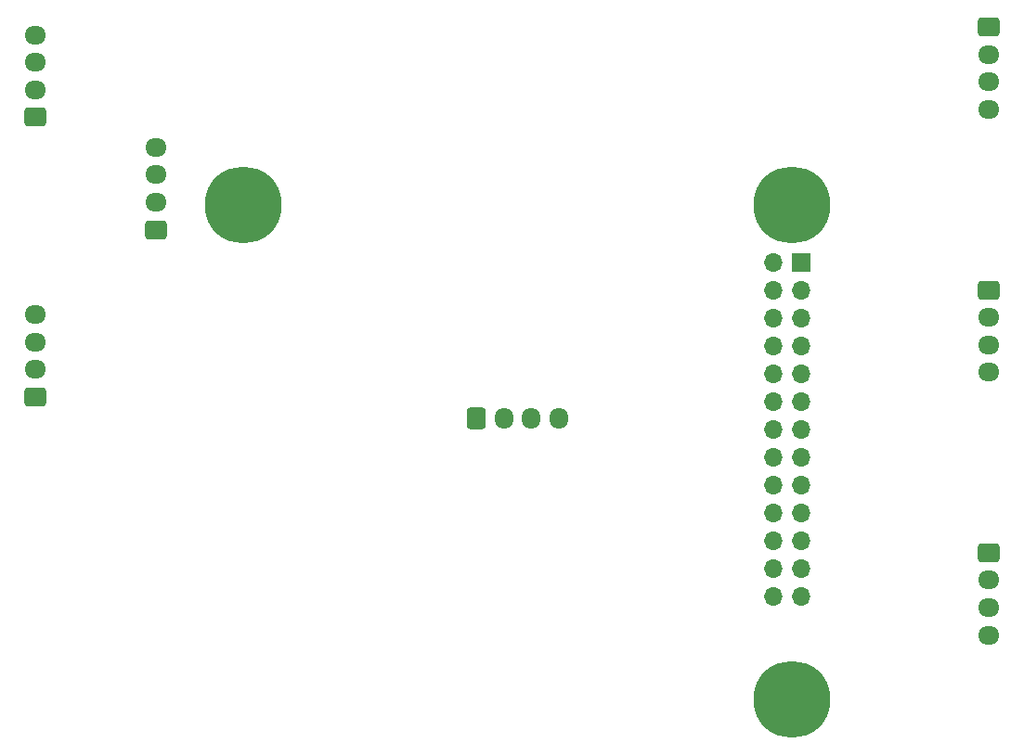
<source format=gbr>
%TF.GenerationSoftware,KiCad,Pcbnew,8.0.4-8.0.4-0~ubuntu22.04.1*%
%TF.CreationDate,2024-09-02T17:19:41-04:00*%
%TF.ProjectId,hivemind-pcb,68697665-6d69-46e6-942d-7063622e6b69,rev?*%
%TF.SameCoordinates,Original*%
%TF.FileFunction,Soldermask,Bot*%
%TF.FilePolarity,Negative*%
%FSLAX46Y46*%
G04 Gerber Fmt 4.6, Leading zero omitted, Abs format (unit mm)*
G04 Created by KiCad (PCBNEW 8.0.4-8.0.4-0~ubuntu22.04.1) date 2024-09-02 17:19:41*
%MOMM*%
%LPD*%
G01*
G04 APERTURE LIST*
G04 Aperture macros list*
%AMRoundRect*
0 Rectangle with rounded corners*
0 $1 Rounding radius*
0 $2 $3 $4 $5 $6 $7 $8 $9 X,Y pos of 4 corners*
0 Add a 4 corners polygon primitive as box body*
4,1,4,$2,$3,$4,$5,$6,$7,$8,$9,$2,$3,0*
0 Add four circle primitives for the rounded corners*
1,1,$1+$1,$2,$3*
1,1,$1+$1,$4,$5*
1,1,$1+$1,$6,$7*
1,1,$1+$1,$8,$9*
0 Add four rect primitives between the rounded corners*
20,1,$1+$1,$2,$3,$4,$5,0*
20,1,$1+$1,$4,$5,$6,$7,0*
20,1,$1+$1,$6,$7,$8,$9,0*
20,1,$1+$1,$8,$9,$2,$3,0*%
G04 Aperture macros list end*
%ADD10C,7.000000*%
%ADD11RoundRect,0.250000X-0.725000X0.600000X-0.725000X-0.600000X0.725000X-0.600000X0.725000X0.600000X0*%
%ADD12O,1.950000X1.700000*%
%ADD13RoundRect,0.250000X0.725000X-0.600000X0.725000X0.600000X-0.725000X0.600000X-0.725000X-0.600000X0*%
%ADD14R,1.700000X1.700000*%
%ADD15O,1.700000X1.700000*%
%ADD16RoundRect,0.250000X-0.600000X-0.725000X0.600000X-0.725000X0.600000X0.725000X-0.600000X0.725000X0*%
%ADD17O,1.700000X1.950000*%
G04 APERTURE END LIST*
D10*
%TO.C,REF\u002A\u002A*%
X228500000Y-109150000D03*
%TD*%
%TO.C,REF\u002A\u002A*%
X228500000Y-64000000D03*
%TD*%
%TO.C,REF\u002A\u002A*%
X178500000Y-64000000D03*
%TD*%
D11*
%TO.C,Skulls*%
X246500000Y-71750000D03*
D12*
X246500000Y-74250000D03*
X246500000Y-76750000D03*
X246500000Y-79250000D03*
%TD*%
D11*
%TO.C,Queen*%
X246500000Y-47750000D03*
D12*
X246500000Y-50250000D03*
X246500000Y-52750000D03*
X246500000Y-55250000D03*
%TD*%
%TO.C,LCD*%
X170500000Y-58750000D03*
X170500000Y-61250000D03*
X170500000Y-63750000D03*
D13*
X170500000Y-66250000D03*
%TD*%
D11*
%TO.C,Checkers*%
X246500000Y-95750000D03*
D12*
X246500000Y-98250000D03*
X246500000Y-100750000D03*
X246500000Y-103250000D03*
%TD*%
D13*
%TO.C,Abs*%
X159500000Y-56000000D03*
D12*
X159500000Y-53500000D03*
X159500000Y-51000000D03*
X159500000Y-48500000D03*
%TD*%
%TO.C,Stripes*%
X159500000Y-74000000D03*
X159500000Y-76500000D03*
X159500000Y-79000000D03*
D13*
X159500000Y-81500000D03*
%TD*%
D14*
%TO.C,OrangePi Header*%
X229400000Y-69250000D03*
D15*
X226860000Y-69250000D03*
X229400000Y-71790000D03*
X226860000Y-71790000D03*
X229400000Y-74330000D03*
X226860000Y-74330000D03*
X229400000Y-76870000D03*
X226860000Y-76870000D03*
X229400000Y-79410000D03*
X226860000Y-79410000D03*
X229400000Y-81950000D03*
X226860000Y-81950000D03*
X229400000Y-84490000D03*
X226860000Y-84490000D03*
X229400000Y-87030000D03*
X226860000Y-87030000D03*
X229400000Y-89570000D03*
X226860000Y-89570000D03*
X229400000Y-92110000D03*
X226860000Y-92110000D03*
X229400000Y-94650000D03*
X226860000Y-94650000D03*
X229400000Y-97190000D03*
X226860000Y-97190000D03*
X229400000Y-99730000D03*
X226860000Y-99730000D03*
%TD*%
D16*
%TO.C,PN532*%
X199750000Y-83500000D03*
D17*
X202250000Y-83500000D03*
X204750000Y-83500000D03*
X207250000Y-83500000D03*
%TD*%
M02*

</source>
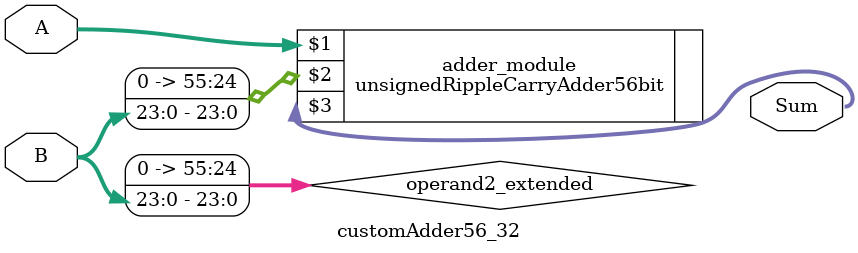
<source format=v>
module customAdder56_32(
                        input [55 : 0] A,
                        input [23 : 0] B,
                        
                        output [56 : 0] Sum
                );

        wire [55 : 0] operand2_extended;
        
        assign operand2_extended =  {32'b0, B};
        
        unsignedRippleCarryAdder56bit adder_module(
            A,
            operand2_extended,
            Sum
        );
        
        endmodule
        
</source>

- TASK DIRECTIONS
Provide a precise transcription of the listing, excluding each picture.

- WRITTEN ANSWER
<source format=gbr>
%TF.GenerationSoftware,KiCad,Pcbnew,8.0.4-8.0.4-0~ubuntu22.04.1*%
%TF.CreationDate,2024-09-02T17:19:41-04:00*%
%TF.ProjectId,hivemind-pcb,68697665-6d69-46e6-942d-7063622e6b69,rev?*%
%TF.SameCoordinates,Original*%
%TF.FileFunction,Soldermask,Bot*%
%TF.FilePolarity,Negative*%
%FSLAX46Y46*%
G04 Gerber Fmt 4.6, Leading zero omitted, Abs format (unit mm)*
G04 Created by KiCad (PCBNEW 8.0.4-8.0.4-0~ubuntu22.04.1) date 2024-09-02 17:19:41*
%MOMM*%
%LPD*%
G01*
G04 APERTURE LIST*
G04 Aperture macros list*
%AMRoundRect*
0 Rectangle with rounded corners*
0 $1 Rounding radius*
0 $2 $3 $4 $5 $6 $7 $8 $9 X,Y pos of 4 corners*
0 Add a 4 corners polygon primitive as box body*
4,1,4,$2,$3,$4,$5,$6,$7,$8,$9,$2,$3,0*
0 Add four circle primitives for the rounded corners*
1,1,$1+$1,$2,$3*
1,1,$1+$1,$4,$5*
1,1,$1+$1,$6,$7*
1,1,$1+$1,$8,$9*
0 Add four rect primitives between the rounded corners*
20,1,$1+$1,$2,$3,$4,$5,0*
20,1,$1+$1,$4,$5,$6,$7,0*
20,1,$1+$1,$6,$7,$8,$9,0*
20,1,$1+$1,$8,$9,$2,$3,0*%
G04 Aperture macros list end*
%ADD10C,7.000000*%
%ADD11RoundRect,0.250000X-0.725000X0.600000X-0.725000X-0.600000X0.725000X-0.600000X0.725000X0.600000X0*%
%ADD12O,1.950000X1.700000*%
%ADD13RoundRect,0.250000X0.725000X-0.600000X0.725000X0.600000X-0.725000X0.600000X-0.725000X-0.600000X0*%
%ADD14R,1.700000X1.700000*%
%ADD15O,1.700000X1.700000*%
%ADD16RoundRect,0.250000X-0.600000X-0.725000X0.600000X-0.725000X0.600000X0.725000X-0.600000X0.725000X0*%
%ADD17O,1.700000X1.950000*%
G04 APERTURE END LIST*
D10*
%TO.C,REF\u002A\u002A*%
X228500000Y-109150000D03*
%TD*%
%TO.C,REF\u002A\u002A*%
X228500000Y-64000000D03*
%TD*%
%TO.C,REF\u002A\u002A*%
X178500000Y-64000000D03*
%TD*%
D11*
%TO.C,Skulls*%
X246500000Y-71750000D03*
D12*
X246500000Y-74250000D03*
X246500000Y-76750000D03*
X246500000Y-79250000D03*
%TD*%
D11*
%TO.C,Queen*%
X246500000Y-47750000D03*
D12*
X246500000Y-50250000D03*
X246500000Y-52750000D03*
X246500000Y-55250000D03*
%TD*%
%TO.C,LCD*%
X170500000Y-58750000D03*
X170500000Y-61250000D03*
X170500000Y-63750000D03*
D13*
X170500000Y-66250000D03*
%TD*%
D11*
%TO.C,Checkers*%
X246500000Y-95750000D03*
D12*
X246500000Y-98250000D03*
X246500000Y-100750000D03*
X246500000Y-103250000D03*
%TD*%
D13*
%TO.C,Abs*%
X159500000Y-56000000D03*
D12*
X159500000Y-53500000D03*
X159500000Y-51000000D03*
X159500000Y-48500000D03*
%TD*%
%TO.C,Stripes*%
X159500000Y-74000000D03*
X159500000Y-76500000D03*
X159500000Y-79000000D03*
D13*
X159500000Y-81500000D03*
%TD*%
D14*
%TO.C,OrangePi Header*%
X229400000Y-69250000D03*
D15*
X226860000Y-69250000D03*
X229400000Y-71790000D03*
X226860000Y-71790000D03*
X229400000Y-74330000D03*
X226860000Y-74330000D03*
X229400000Y-76870000D03*
X226860000Y-76870000D03*
X229400000Y-79410000D03*
X226860000Y-79410000D03*
X229400000Y-81950000D03*
X226860000Y-81950000D03*
X229400000Y-84490000D03*
X226860000Y-84490000D03*
X229400000Y-87030000D03*
X226860000Y-87030000D03*
X229400000Y-89570000D03*
X226860000Y-89570000D03*
X229400000Y-92110000D03*
X226860000Y-92110000D03*
X229400000Y-94650000D03*
X226860000Y-94650000D03*
X229400000Y-97190000D03*
X226860000Y-97190000D03*
X229400000Y-99730000D03*
X226860000Y-99730000D03*
%TD*%
D16*
%TO.C,PN532*%
X199750000Y-83500000D03*
D17*
X202250000Y-83500000D03*
X204750000Y-83500000D03*
X207250000Y-83500000D03*
%TD*%
M02*

</source>
<source format=v>
module customAdder56_32(
                        input [55 : 0] A,
                        input [23 : 0] B,
                        
                        output [56 : 0] Sum
                );

        wire [55 : 0] operand2_extended;
        
        assign operand2_extended =  {32'b0, B};
        
        unsignedRippleCarryAdder56bit adder_module(
            A,
            operand2_extended,
            Sum
        );
        
        endmodule
        
</source>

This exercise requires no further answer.